* What you will do
Pictures within the data are to be left out; everything else must be reproduced exactly.
---------- Provided data
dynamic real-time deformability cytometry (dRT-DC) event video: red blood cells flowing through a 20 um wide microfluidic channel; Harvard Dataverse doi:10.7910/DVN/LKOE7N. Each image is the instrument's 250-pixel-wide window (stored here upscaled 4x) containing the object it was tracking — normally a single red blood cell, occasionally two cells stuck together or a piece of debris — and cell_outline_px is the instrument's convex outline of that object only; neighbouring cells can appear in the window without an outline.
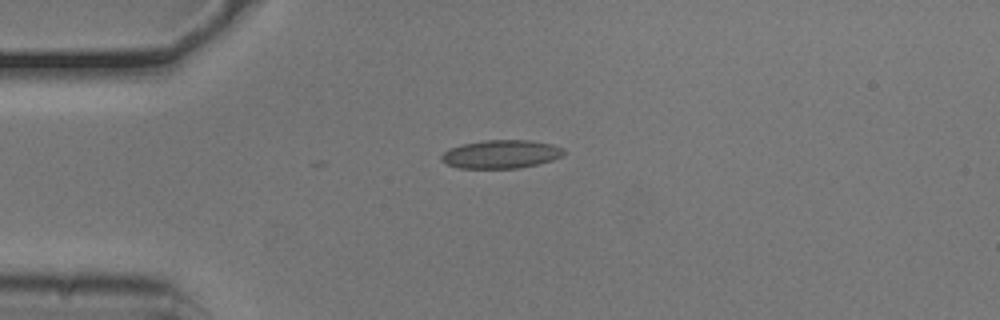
{"species": "common noctule bat (a hibernating species)", "species_latin": "Nyctalus noctula", "temperature_condition": "cold", "stored_images_in_passage": 13, "camera_frame_rate_fps": 3000, "um_per_image_px": 0.085, "animal": {"sex": "male", "body_mass_g": 20.5, "forearm_length_mm": 52.5}, "frame": {"image": 1, "passage_image": 1, "time_ms": 0.0, "image_size_px": [1000, 320], "cell_outline_px": [[564, 156], [552, 160], [536, 164], [516, 168], [460, 168], [448, 164], [440, 160], [440, 156], [448, 148], [464, 144], [484, 140], [528, 140], [552, 144], [564, 148]], "centroid_in_image_um": [42.59, 13.1], "position_along_channel_um": 42.4, "area_um2": 20.17}}
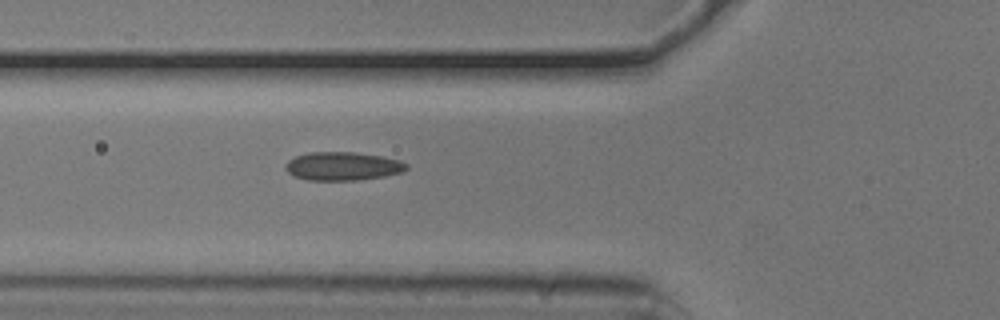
{"frame": {"image": 2, "passage_image": 7, "time_ms": 2.0, "image_size_px": [1000, 320], "cell_outline_px": [[408, 168], [404, 172], [384, 176], [356, 180], [308, 180], [292, 176], [284, 168], [284, 164], [288, 160], [296, 156], [308, 152], [356, 152], [380, 156], [400, 160], [408, 164]], "centroid_in_image_um": [29.11, 14.12], "position_along_channel_um": 96.7, "area_um2": 20.23}}
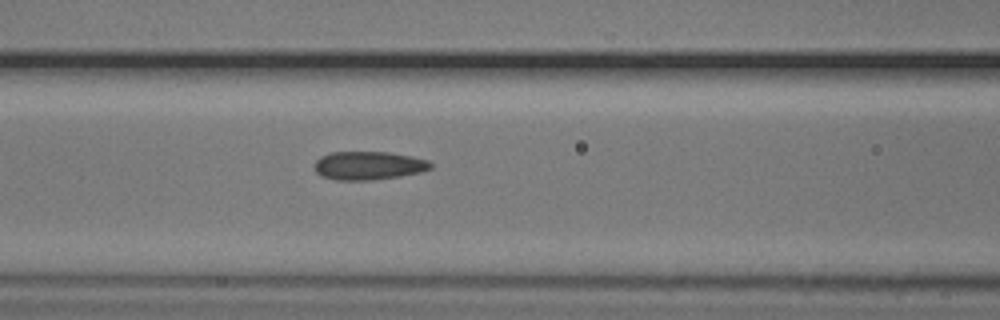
{"frame": {"image": 3, "passage_image": 10, "time_ms": 3.0, "image_size_px": [1000, 320], "cell_outline_px": [[432, 168], [420, 172], [400, 176], [372, 180], [336, 180], [320, 176], [316, 172], [312, 164], [320, 156], [328, 152], [388, 152], [412, 156], [428, 160], [432, 164]], "centroid_in_image_um": [31.28, 14.07], "position_along_channel_um": 135.3, "area_um2": 19.48}}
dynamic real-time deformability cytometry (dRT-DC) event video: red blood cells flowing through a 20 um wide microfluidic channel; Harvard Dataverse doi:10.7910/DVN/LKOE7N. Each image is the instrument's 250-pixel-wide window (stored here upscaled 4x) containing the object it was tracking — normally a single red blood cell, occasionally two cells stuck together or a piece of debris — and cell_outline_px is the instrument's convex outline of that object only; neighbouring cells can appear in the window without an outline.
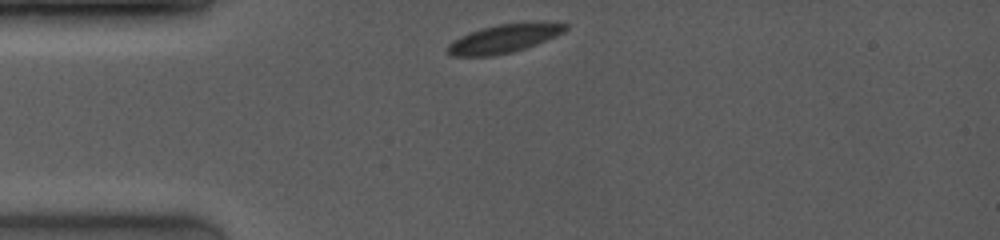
{"species": "common noctule bat (a hibernating species)", "species_latin": "Nyctalus noctula", "temperature_condition": "room temperature", "stored_images_in_passage": 25, "camera_frame_rate_fps": 4000, "um_per_image_px": 0.085, "animal": {"sex": "female", "body_mass_g": 19.0, "forearm_length_mm": 53.3}, "frame": {"image": 1, "passage_image": 1, "time_ms": 0.0, "image_size_px": [1000, 240], "cell_outline_px": [[568, 28], [564, 32], [556, 36], [536, 44], [512, 52], [492, 56], [448, 56], [444, 52], [444, 48], [448, 44], [460, 36], [484, 28], [500, 24], [568, 24]], "centroid_in_image_um": [42.71, 3.34], "position_along_channel_um": 42.3, "area_um2": 18.96}}
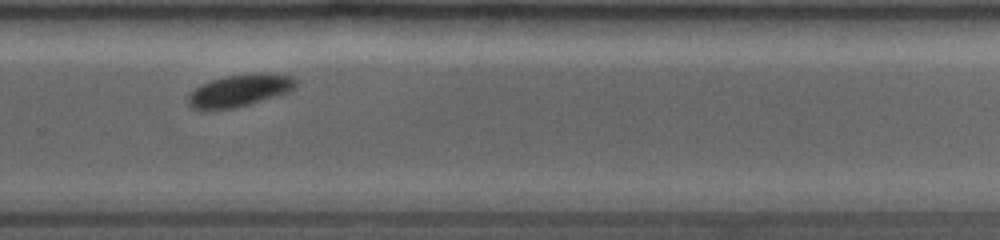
{"frame": {"image": 2, "passage_image": 19, "time_ms": 7.25, "image_size_px": [1000, 240], "cell_outline_px": [[296, 84], [288, 92], [248, 104], [232, 108], [204, 112], [192, 108], [188, 104], [188, 96], [196, 88], [212, 80], [232, 76], [292, 76], [296, 80]], "centroid_in_image_um": [20.24, 7.78], "position_along_channel_um": 309.6, "area_um2": 19.02}}
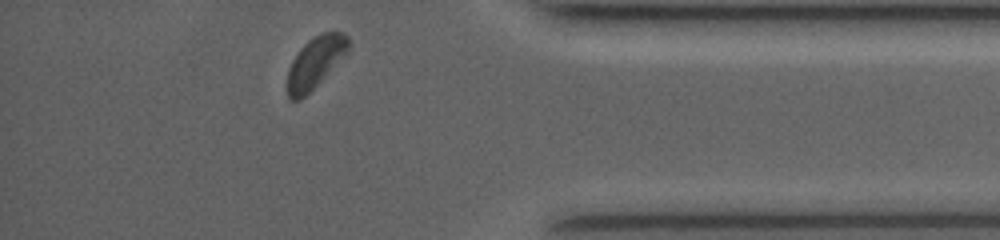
{"frame": {"image": 3, "passage_image": 25, "time_ms": 10.0, "image_size_px": [1000, 240], "cell_outline_px": [[348, 52], [300, 100], [288, 100], [288, 68], [292, 60], [300, 48], [312, 36], [324, 32], [344, 32], [348, 36]], "centroid_in_image_um": [26.78, 5.27], "position_along_channel_um": 408.4, "area_um2": 17.86}, "authors_computed_cell_mechanics": {"area_um2": 19.5364, "velocity_mm_per_s": 4.0235, "shape_relaxation_time_tau1_ms": 3.8774, "shape_relaxation_time_tau2_ms": null, "deformation_change_tau1": 0.1091, "deformation_change_tau2": null}}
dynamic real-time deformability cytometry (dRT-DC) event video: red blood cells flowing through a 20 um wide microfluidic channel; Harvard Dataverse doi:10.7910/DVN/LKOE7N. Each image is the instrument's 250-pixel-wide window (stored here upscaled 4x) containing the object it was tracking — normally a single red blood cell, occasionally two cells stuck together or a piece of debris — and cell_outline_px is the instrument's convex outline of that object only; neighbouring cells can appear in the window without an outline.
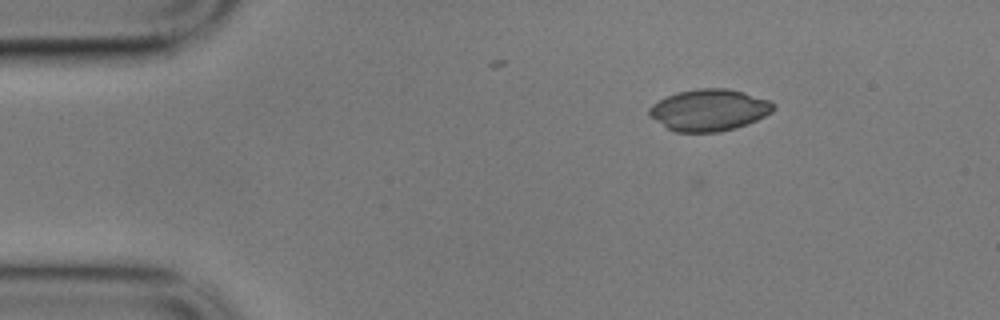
{"species": "common noctule bat (a hibernating species)", "species_latin": "Nyctalus noctula", "temperature_condition": "cold", "stored_images_in_passage": 6, "camera_frame_rate_fps": 3000, "um_per_image_px": 0.085, "animal": {"sex": "male", "body_mass_g": 17.9}, "frame": {"image": 1, "passage_image": 4, "time_ms": 1.0, "image_size_px": [1000, 320], "cell_outline_px": [[776, 108], [772, 112], [748, 124], [736, 128], [720, 132], [676, 132], [668, 128], [648, 116], [648, 108], [652, 104], [676, 92], [696, 88], [728, 88], [744, 92], [768, 100], [776, 104]], "centroid_in_image_um": [60.28, 9.35], "position_along_channel_um": 24.7, "area_um2": 30.35}}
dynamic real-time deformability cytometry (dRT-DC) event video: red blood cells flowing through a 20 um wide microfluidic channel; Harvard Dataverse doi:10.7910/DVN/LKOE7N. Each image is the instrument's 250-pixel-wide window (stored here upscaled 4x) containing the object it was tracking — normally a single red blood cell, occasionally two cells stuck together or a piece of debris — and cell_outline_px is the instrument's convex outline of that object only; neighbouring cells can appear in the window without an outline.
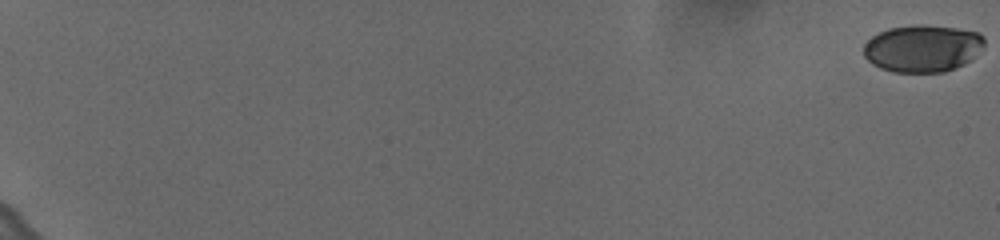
{"species": "human", "species_latin": "Homo sapiens", "temperature_condition": "cold", "stored_images_in_passage": 61, "camera_frame_rate_fps": 3000, "um_per_image_px": 0.085, "donor": {"sex": "female"}, "frame": {"image": 1, "passage_image": 1, "time_ms": 0.0, "image_size_px": [1000, 240], "cell_outline_px": [[984, 48], [964, 64], [944, 72], [892, 72], [880, 68], [872, 64], [864, 56], [864, 44], [872, 36], [888, 28], [916, 24], [920, 24], [956, 28], [980, 32], [984, 36]], "centroid_in_image_um": [78.42, 4.1], "position_along_channel_um": 6.6, "area_um2": 33.41}}
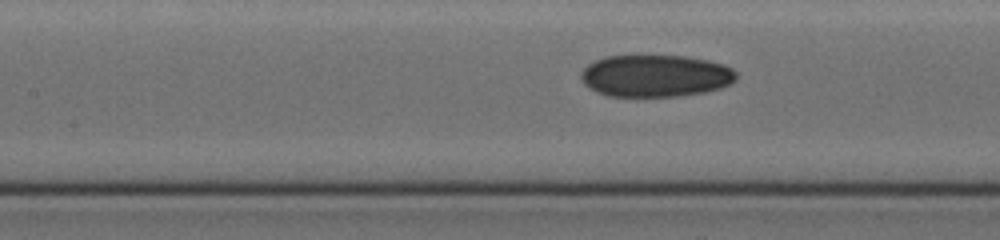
{"frame": {"image": 2, "passage_image": 33, "time_ms": 10.667, "image_size_px": [1000, 240], "cell_outline_px": [[736, 80], [732, 84], [720, 88], [704, 92], [676, 96], [608, 96], [596, 92], [584, 84], [580, 76], [580, 72], [588, 64], [604, 56], [684, 56], [708, 60], [724, 64], [732, 68], [736, 72]], "centroid_in_image_um": [55.72, 6.44], "position_along_channel_um": 151.7, "area_um2": 38.21}}
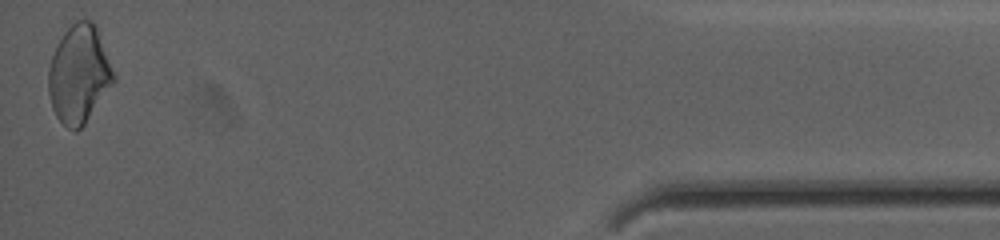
--------------------
* Answer for this exercise
dynamic real-time deformability cytometry (dRT-DC) event video: red blood cells flowing through a 20 um wide microfluidic channel; Harvard Dataverse doi:10.7910/DVN/LKOE7N. Each image is the instrument's 250-pixel-wide window (stored here upscaled 4x) containing the object it was tracking — normally a single red blood cell, occasionally two cells stuck together or a piece of debris — and cell_outline_px is the instrument's convex outline of that object only; neighbouring cells can appear in the window without an outline.
{"species": "common noctule bat (a hibernating species)", "species_latin": "Nyctalus noctula", "temperature_condition": "cold", "stored_images_in_passage": 13, "camera_frame_rate_fps": 3000, "um_per_image_px": 0.085, "animal": {"sex": "male", "body_mass_g": 20.5, "forearm_length_mm": 52.5}, "frame": {"image": 1, "passage_image": 1, "time_ms": 0.0, "image_size_px": [1000, 320], "cell_outline_px": [[564, 156], [552, 160], [536, 164], [516, 168], [460, 168], [448, 164], [440, 160], [440, 156], [448, 148], [464, 144], [484, 140], [528, 140], [552, 144], [564, 148]], "centroid_in_image_um": [42.59, 13.1], "position_along_channel_um": 42.4, "area_um2": 20.17}}
{"frame": {"image": 2, "passage_image": 7, "time_ms": 2.0, "image_size_px": [1000, 320], "cell_outline_px": [[408, 168], [404, 172], [384, 176], [356, 180], [308, 180], [292, 176], [284, 168], [284, 164], [288, 160], [296, 156], [308, 152], [356, 152], [380, 156], [400, 160], [408, 164]], "centroid_in_image_um": [29.11, 14.12], "position_along_channel_um": 96.7, "area_um2": 20.23}}
{"frame": {"image": 3, "passage_image": 10, "time_ms": 3.0, "image_size_px": [1000, 320], "cell_outline_px": [[432, 168], [420, 172], [400, 176], [372, 180], [336, 180], [320, 176], [316, 172], [312, 164], [320, 156], [328, 152], [388, 152], [412, 156], [428, 160], [432, 164]], "centroid_in_image_um": [31.28, 14.07], "position_along_channel_um": 135.3, "area_um2": 19.48}}
dynamic real-time deformability cytometry (dRT-DC) event video: red blood cells flowing through a 20 um wide microfluidic channel; Harvard Dataverse doi:10.7910/DVN/LKOE7N. Each image is the instrument's 250-pixel-wide window (stored here upscaled 4x) containing the object it was tracking — normally a single red blood cell, occasionally two cells stuck together or a piece of debris — and cell_outline_px is the instrument's convex outline of that object only; neighbouring cells can appear in the window without an outline.
{"species": "common noctule bat (a hibernating species)", "species_latin": "Nyctalus noctula", "temperature_condition": "room temperature", "stored_images_in_passage": 25, "camera_frame_rate_fps": 4000, "um_per_image_px": 0.085, "animal": {"sex": "female", "body_mass_g": 19.0, "forearm_length_mm": 53.3}, "frame": {"image": 1, "passage_image": 1, "time_ms": 0.0, "image_size_px": [1000, 240], "cell_outline_px": [[568, 28], [564, 32], [556, 36], [536, 44], [512, 52], [492, 56], [448, 56], [444, 52], [444, 48], [448, 44], [460, 36], [484, 28], [500, 24], [568, 24]], "centroid_in_image_um": [42.71, 3.34], "position_along_channel_um": 42.3, "area_um2": 18.96}}
{"frame": {"image": 2, "passage_image": 19, "time_ms": 7.25, "image_size_px": [1000, 240], "cell_outline_px": [[296, 84], [288, 92], [248, 104], [232, 108], [204, 112], [192, 108], [188, 104], [188, 96], [196, 88], [212, 80], [232, 76], [292, 76], [296, 80]], "centroid_in_image_um": [20.24, 7.78], "position_along_channel_um": 309.6, "area_um2": 19.02}}
{"frame": {"image": 3, "passage_image": 25, "time_ms": 10.0, "image_size_px": [1000, 240], "cell_outline_px": [[348, 52], [300, 100], [288, 100], [288, 68], [292, 60], [300, 48], [312, 36], [324, 32], [344, 32], [348, 36]], "centroid_in_image_um": [26.78, 5.27], "position_along_channel_um": 408.4, "area_um2": 17.86}, "authors_computed_cell_mechanics": {"area_um2": 19.5364, "velocity_mm_per_s": 4.0235, "shape_relaxation_time_tau1_ms": 3.8774, "shape_relaxation_time_tau2_ms": null, "deformation_change_tau1": 0.1091, "deformation_change_tau2": null}}
dynamic real-time deformability cytometry (dRT-DC) event video: red blood cells flowing through a 20 um wide microfluidic channel; Harvard Dataverse doi:10.7910/DVN/LKOE7N. Each image is the instrument's 250-pixel-wide window (stored here upscaled 4x) containing the object it was tracking — normally a single red blood cell, occasionally two cells stuck together or a piece of debris — and cell_outline_px is the instrument's convex outline of that object only; neighbouring cells can appear in the window without an outline.
{"species": "common noctule bat (a hibernating species)", "species_latin": "Nyctalus noctula", "temperature_condition": "cold", "stored_images_in_passage": 6, "camera_frame_rate_fps": 3000, "um_per_image_px": 0.085, "animal": {"sex": "male", "body_mass_g": 17.9}, "frame": {"image": 1, "passage_image": 4, "time_ms": 1.0, "image_size_px": [1000, 320], "cell_outline_px": [[776, 108], [772, 112], [748, 124], [736, 128], [720, 132], [676, 132], [668, 128], [648, 116], [648, 108], [652, 104], [676, 92], [696, 88], [728, 88], [744, 92], [768, 100], [776, 104]], "centroid_in_image_um": [60.28, 9.35], "position_along_channel_um": 24.7, "area_um2": 30.35}}
dynamic real-time deformability cytometry (dRT-DC) event video: red blood cells flowing through a 20 um wide microfluidic channel; Harvard Dataverse doi:10.7910/DVN/LKOE7N. Each image is the instrument's 250-pixel-wide window (stored here upscaled 4x) containing the object it was tracking — normally a single red blood cell, occasionally two cells stuck together or a piece of debris — and cell_outline_px is the instrument's convex outline of that object only; neighbouring cells can appear in the window without an outline.
{"species": "human", "species_latin": "Homo sapiens", "temperature_condition": "cold", "stored_images_in_passage": 61, "camera_frame_rate_fps": 3000, "um_per_image_px": 0.085, "donor": {"sex": "female"}, "frame": {"image": 1, "passage_image": 1, "time_ms": 0.0, "image_size_px": [1000, 240], "cell_outline_px": [[984, 48], [964, 64], [944, 72], [892, 72], [880, 68], [872, 64], [864, 56], [864, 44], [872, 36], [888, 28], [916, 24], [920, 24], [956, 28], [980, 32], [984, 36]], "centroid_in_image_um": [78.42, 4.1], "position_along_channel_um": 6.6, "area_um2": 33.41}}
{"frame": {"image": 2, "passage_image": 33, "time_ms": 10.667, "image_size_px": [1000, 240], "cell_outline_px": [[736, 80], [732, 84], [720, 88], [704, 92], [676, 96], [608, 96], [596, 92], [584, 84], [580, 76], [580, 72], [588, 64], [604, 56], [684, 56], [708, 60], [724, 64], [732, 68], [736, 72]], "centroid_in_image_um": [55.72, 6.44], "position_along_channel_um": 151.7, "area_um2": 38.21}}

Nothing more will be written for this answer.